DOCUMENT SECTION:
================
Is Technology Success Killing Customer Service?
Written by Evan SchumanWeb automation is allowing retailers to hide from their customers and it’s also allowing unhappy customers to be hidden from the retailer. Is this becoming the classic lose-lose situation?
When Walmart.com recently touted its Web technology as the reason it was no longer going to tell customers its phone number, it raised eyebrows. That move followed Amazon.com severely limiting access to its customer service phone number.
But the problem of retailers relying too much on technology and cutting off customer feedback is only half the problem. Customer service outsource companies are finding it quite easy now to interpret policies however they want and to then hide unhappy customers from their retail clients.
Y’see, retailers, cutting off phone contact with customers doesn’t only prevent them from bugging your people and taking up their time. It also prevents your people from hearing what your customers are trying to tell you.
I recently was doing business with a company and they shipped an item that had never been ordered. The company, which shall remain nameless, said its policy was to not pay for return shipping for such unordered deliveries. A call to that company’s headquarters quickly established that policy was indeed to pay for such return shipping. But that didn’t convince the outsourced customer service people, who resolutely stuck to their interpretation of policy. No requests for escalation could get this matter to the attention of corporate (without my calling them directly, which is cheating).
Makes one wonder how many of these calls have happened without the company’s management being made aware.
Another good technology advancement that is often undermining customer service: Instant Chat. In theory, chat is an efficient and wonderful way to avoid long hold waits and to get matters quickly resolved.
But when reps are handling several IM conversations at once and are reflexively cutting-and-pasting canned responses to heartfelt questions, the customer service element seems to have gotten lost.
The heart of the problem seems to be the 90-10 customer service split. The instant messages and the automated Web programs are fine for dealing with about 90 percent of the customer service problems. That is a huge load reduction for customer service. The problem is with the remaining ten percent, whose problems are not so cookie-cutter and often involve systems that are not functioning as they are supposed to.
If there was an easy way for that 10 percent to automatically be moved to a senior customer service person, this wouldn’t be nearly as much of a problem as it is. But retailers are getting greedy.
================
DATA EXTRACT:
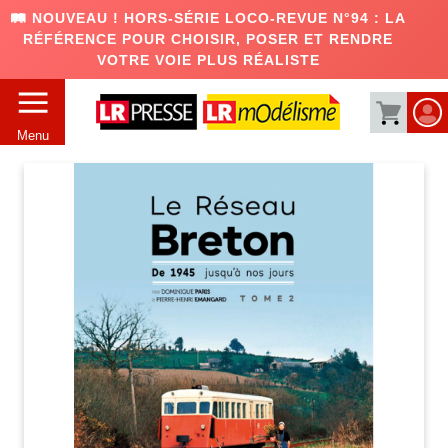
🛤️ NOUVEAU ! HORS-SÉRIE LOCO-REVUE N°94 : LA
RÉFÉRENCE POUR CHOISIR, POSER ET RENDRE
VOTRE VOIE PLUS RÉALISTE
Menu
================
ACTIVITY LIST:
#1 Can you summarize the article on technology and customer service in two sentences?
#2 Could you carry the customer service article forward from its last sentence?
None of the material is needed here.

LIST OF ANSWERS:
#1 Retailers such as Walmart.com and Amazon.com are using Web technology to limit phone contact, which keeps them from hearing what customers are trying to tell them, while outsourced service companies can interpret policies however they want and hide unhappy customers from their retail clients. Instant chat and automated programs handle about 90 percent of customer service problems well, but the remaining ten percent would be far less of a problem if they could be moved automatically to a senior customer service person, and retailers are getting greedy.

#2
Anand Chopra is the senior director of marketing for a customer service firm called Talisma and he sees the problem as more a rush of technology.
"Retailers have adopted these channels and they don’t quite know how to handle them," Chopra said. "Retailers need to take a step back and look at this at a more strategic level. Not every customer should chat with an agent."
The lack of trustworthy data getting back to the retail headquarters isn’t helped much by those customer service surveys, "which are disproportionately filled out by those who are happy," said Rob Booher, Talisma’s director of product management. "People who are unhappy with the service tend to internalize it. They get so irritated with the vendor or service, they don’t want to take the time discuss it with them."
From the retail perspective, they think everything is going wonderfully. The automated systems have allowed them to have far fewer customer service people and complaints are at a minimal. Who in retail is so brave that they’re going to want to rock that boat?
Best for them to be silent and then profess ignorance when sales start to fall. Better yet, when the revenues plummet, just blame technology glitches. This time, though, they’ll be right.
October 24th, 2007 at 9:33 am
Amen to this. But not only this, customer service is at an all time low…and not from just technology companies or companies relying on technology.
I’m not going to go into examples, as I have a ton of them and it would just make me annoyed all over again.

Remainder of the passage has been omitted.